Currently, the Public Accounts Committee reports that there is no evidence that EU reciprocal health arrangements are being abused. However, there is an increased risk of poor performance on collection targets if there are multiple future arrangements with differential terms. Subsection 2(e) will enable ongoing parliamentary scrutiny of performance levels. While respecting that urgent medical care is provided to any patient who needs it, the NHS and the Department of Health and Social Care must always ensure that money due to the NHS is recovered. We need a system that is fair to taxpayers and to patients who are entitled to free care either by virtue of being a British citizen or under a reciprocal agreement.

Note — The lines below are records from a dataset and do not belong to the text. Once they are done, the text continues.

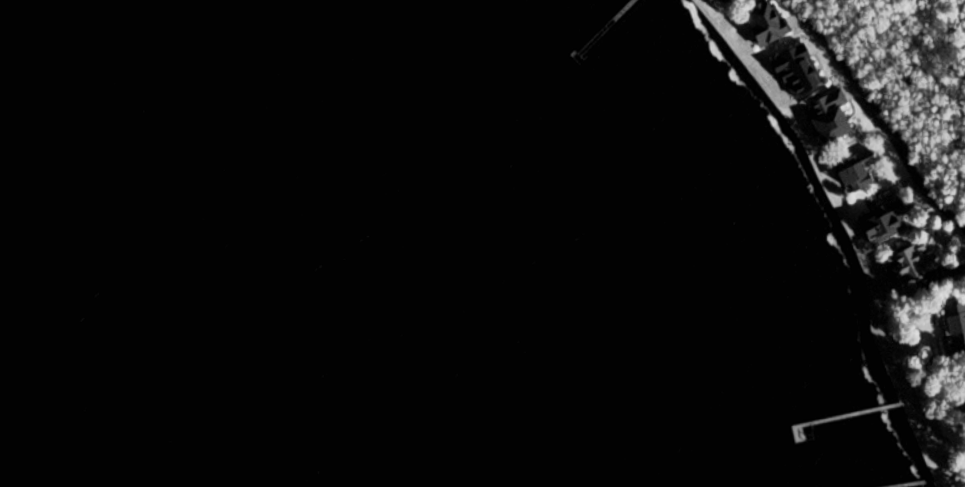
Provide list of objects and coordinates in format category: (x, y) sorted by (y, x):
building: (770, 22)
building: (801, 70)
road: (878, 112)
building: (834, 115)
building: (860, 171)
building: (889, 222)
building: (916, 262)
building: (956, 329)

It is clear that, even under current arrangements, the collection of moneys owed for healthcare provided to foreign nationals, together with the administration of existing reciprocal healthcare agreements, is an onerous task for hospital trusts. As we leave the EU, it might be necessary for the UK to enter into multiple complex arrangements on a bilateral basis. Indeed, the Bill gives powers to the Secretary of State to enter into any number of agreements, which would introduce additional considerable financial burdens on hospital trusts whose duty it will be to administer the collection of charges for NHS services provided to foreign nationals who retire to the UK or who visit the UK under future reciprocal arrangements. It is likely to be a more onerous process as a series of differential arrangements might be required. The BMA and the Royal College of Paediatrics both agree that, should it be necessary to establish bilateral reciprocal arrangements with EU nations, significant additional costs would fall on the NHS.
Subsection 2(f) would introduce a requirement for the Government to report the detail of all costs incurred by hospital trusts in the pursuance of that duty. Cuts to real-terms NHS funding since 2010, together with increased demand, have pushed many NHS hospital trusts into deficit positions. The NHS is underfunded and understaffed, and hospitals face all-year-round crises. It is therefore imperative that hospital trusts are not required to shoulder additional financial burdens because of the costs of administering the collection of charges. It is absolutely essential that all agreements reached within the remit of the Bill do not direct funds for the treatment of patients to administration.